--- VORLIEGENDER TEXT ---
Urteil vom 29. Mai 2019

II. öffentlich-rechtliche Abteilung

Besetzung

Bundesrichter Seiler, Präsident,

Gerichtsschreiber Businger.

Verfahrensbeteiligte

1. A.A.________,

2. B.A.________,

3. C.A.________,

4. D.A.________,

Beschwerdeführer,

gegen

Migrationsamt des Kantons Thurgau,

Departement für Justiz und Sicherheit des Kantons Thurgau.

Gegenstand

Nichtverlängerung der Aufenthaltsbewilligung,

Beschwerde gegen den Entscheid des Verwaltungsgerichts des Kantons Thurgau vom
3. April 2019 (VG.2018.134).

Erwägungen:

1.

1.1. A.A.________, geboren 1972, ist deutscher Staatsangehöriger. Er zog am 20.
Februar 2004 mit einer Bewilligung zum Erwerbsaufenthalt in die Schweiz. Seine
kosovarische Verlobte B.A.________ (geboren 1980) und die gemeinsamen Kinder
C.A.________ (geboren 2000) und D.A.________ (geboren 2003) folgten ihm nach
und erhielten nach der Heirat von A.A.________ und B.A.________ eine
Aufenthaltsbewilligung. Am 11. August 2008 wurde A.A.________ wegen seiner
Straffälligkeit und desolaten finanziellen Situation ausländerrechtlich
verwarnt.

1.2. Nachdem sich die Situation nicht verbessert hatte, verweigerte das
Migrationsamt des Kantons Thurgau am 9. November 2017 die erneute Verlängerung
der Aufenthaltsbewilligungen und wies die Familie aus der Schweiz weg. Die
dagegen erhobenen Rechtsmittel wiesen das Departement für Justiz und Sicherheit
des Kantons Thurgau am 20. September 2018 und das Verwaltungsgericht des
Kantons Thurgau am 3. April 2019 ab.

--- QUELLDATENSÄTZE ---
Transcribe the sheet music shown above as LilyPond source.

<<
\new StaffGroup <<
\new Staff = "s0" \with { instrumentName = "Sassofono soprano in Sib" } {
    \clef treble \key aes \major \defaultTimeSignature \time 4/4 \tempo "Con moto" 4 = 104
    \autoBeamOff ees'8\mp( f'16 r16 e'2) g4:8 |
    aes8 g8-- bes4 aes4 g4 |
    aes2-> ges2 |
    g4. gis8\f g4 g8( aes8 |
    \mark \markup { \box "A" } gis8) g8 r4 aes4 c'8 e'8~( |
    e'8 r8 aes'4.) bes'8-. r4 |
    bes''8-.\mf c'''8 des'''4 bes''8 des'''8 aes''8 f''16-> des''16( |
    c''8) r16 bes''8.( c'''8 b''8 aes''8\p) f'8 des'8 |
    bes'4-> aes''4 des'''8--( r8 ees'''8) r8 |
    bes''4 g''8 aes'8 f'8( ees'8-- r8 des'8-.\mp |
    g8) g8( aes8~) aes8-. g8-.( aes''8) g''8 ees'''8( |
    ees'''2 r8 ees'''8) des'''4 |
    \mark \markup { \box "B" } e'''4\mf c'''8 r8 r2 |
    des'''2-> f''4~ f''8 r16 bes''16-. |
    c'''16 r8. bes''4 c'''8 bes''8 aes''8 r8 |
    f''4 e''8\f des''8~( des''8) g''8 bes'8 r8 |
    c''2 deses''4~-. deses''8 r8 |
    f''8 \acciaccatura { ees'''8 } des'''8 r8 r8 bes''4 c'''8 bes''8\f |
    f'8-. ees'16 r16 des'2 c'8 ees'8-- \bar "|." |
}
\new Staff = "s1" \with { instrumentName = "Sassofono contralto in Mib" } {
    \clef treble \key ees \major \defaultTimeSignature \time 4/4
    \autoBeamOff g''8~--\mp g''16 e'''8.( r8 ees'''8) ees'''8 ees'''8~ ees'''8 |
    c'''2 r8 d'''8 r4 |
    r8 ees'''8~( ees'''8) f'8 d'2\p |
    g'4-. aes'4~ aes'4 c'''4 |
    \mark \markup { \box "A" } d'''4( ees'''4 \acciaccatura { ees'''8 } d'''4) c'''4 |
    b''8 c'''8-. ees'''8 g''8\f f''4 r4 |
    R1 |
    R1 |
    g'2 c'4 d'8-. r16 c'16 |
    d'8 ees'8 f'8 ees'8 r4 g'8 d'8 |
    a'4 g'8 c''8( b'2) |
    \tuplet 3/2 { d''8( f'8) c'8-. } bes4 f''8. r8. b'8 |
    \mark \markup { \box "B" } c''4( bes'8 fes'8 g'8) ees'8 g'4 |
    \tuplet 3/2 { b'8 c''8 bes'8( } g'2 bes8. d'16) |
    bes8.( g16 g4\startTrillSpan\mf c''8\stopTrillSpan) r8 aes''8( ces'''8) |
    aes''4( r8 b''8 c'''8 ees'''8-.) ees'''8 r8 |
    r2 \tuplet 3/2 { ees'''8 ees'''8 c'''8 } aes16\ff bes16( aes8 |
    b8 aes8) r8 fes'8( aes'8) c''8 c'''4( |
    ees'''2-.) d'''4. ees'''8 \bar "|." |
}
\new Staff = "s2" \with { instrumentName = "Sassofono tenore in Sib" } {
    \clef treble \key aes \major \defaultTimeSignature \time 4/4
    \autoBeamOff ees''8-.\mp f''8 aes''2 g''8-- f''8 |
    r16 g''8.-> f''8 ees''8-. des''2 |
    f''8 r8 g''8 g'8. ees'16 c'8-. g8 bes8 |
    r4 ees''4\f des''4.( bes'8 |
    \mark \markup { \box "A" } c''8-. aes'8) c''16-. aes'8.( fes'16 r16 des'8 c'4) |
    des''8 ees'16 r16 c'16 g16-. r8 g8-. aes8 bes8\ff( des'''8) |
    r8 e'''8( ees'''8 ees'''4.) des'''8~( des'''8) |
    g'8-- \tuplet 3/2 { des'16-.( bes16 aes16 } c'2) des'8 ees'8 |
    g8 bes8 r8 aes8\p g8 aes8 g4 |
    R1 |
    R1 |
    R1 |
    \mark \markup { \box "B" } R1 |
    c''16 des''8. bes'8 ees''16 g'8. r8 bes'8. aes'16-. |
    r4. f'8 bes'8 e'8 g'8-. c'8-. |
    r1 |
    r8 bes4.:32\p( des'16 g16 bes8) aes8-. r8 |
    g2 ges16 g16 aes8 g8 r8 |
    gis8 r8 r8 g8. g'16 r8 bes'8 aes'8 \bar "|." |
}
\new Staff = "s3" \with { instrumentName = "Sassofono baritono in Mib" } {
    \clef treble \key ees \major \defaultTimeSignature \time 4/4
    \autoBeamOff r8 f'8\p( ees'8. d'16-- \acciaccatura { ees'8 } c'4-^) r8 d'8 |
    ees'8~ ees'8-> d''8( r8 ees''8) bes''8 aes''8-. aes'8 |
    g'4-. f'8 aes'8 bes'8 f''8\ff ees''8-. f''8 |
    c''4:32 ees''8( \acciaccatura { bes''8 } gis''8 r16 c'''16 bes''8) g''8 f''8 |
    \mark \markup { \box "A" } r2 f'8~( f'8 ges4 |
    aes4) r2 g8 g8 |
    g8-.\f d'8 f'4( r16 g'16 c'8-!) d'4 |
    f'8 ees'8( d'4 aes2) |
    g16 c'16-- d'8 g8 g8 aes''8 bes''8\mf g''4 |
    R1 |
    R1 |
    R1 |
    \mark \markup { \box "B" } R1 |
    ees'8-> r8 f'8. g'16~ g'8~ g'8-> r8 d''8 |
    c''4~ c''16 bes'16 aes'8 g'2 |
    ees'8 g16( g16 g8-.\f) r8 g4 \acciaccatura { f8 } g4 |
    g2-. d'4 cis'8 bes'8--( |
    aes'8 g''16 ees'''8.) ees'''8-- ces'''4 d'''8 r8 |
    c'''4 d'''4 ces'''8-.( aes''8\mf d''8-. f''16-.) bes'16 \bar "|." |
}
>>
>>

--- AUFGABEN ---
1. Fassen Sie den Text zum Urteil über die Nichtverlängerung der Aufenthaltsbewilligung in zwei Sätzen zusammen.
2. Suchen Sie in den Datensätzen jede Zeile heraus, die die Zeichenfolge "tuplet" enthält, und geben Sie diese Zeilen wörtlich wieder.
Die Datensätze haben mit dem Text nichts zu tun.

--- LÖSUNGEN JE AUFGABE ---
1. A.A., ein 1972 geborener deutscher Staatsangehöriger, zog 2004 in die Schweiz, und seine Frau B.A. sowie die Kinder C.A. und D.A. folgten ihm und erhielten eine Aufenthaltsbewilligung. Im Jahr 2008 wurde er wegen seiner Straffälligkeit und seiner desolaten finanziellen Lage verwarnt, und weil sich die Situation nicht besserte, verweigerte das Migrationsamt des Kantons Thurgau 2017 die Verlängerung der Bewilligungen und wies die Familie weg, woraufhin das Departement für Justiz und Sicherheit 2018 und das Verwaltungsgericht 2019 die Rechtsmittel dagegen abwiesen.

2.
    \tuplet 3/2 { d''8( f'8) c'8-. } bes4 f''8. r8. b'8 |
    \tuplet 3/2 { b'8 c''8 bes'8( } g'2 bes8. d'16) |
    r2 \tuplet 3/2 { ees'''8 ees'''8 c'''8 } aes16\ff bes16( aes8 |
    g'8-- \tuplet 3/2 { des'16-.( bes16 aes16 } c'2) des'8 ees'8 |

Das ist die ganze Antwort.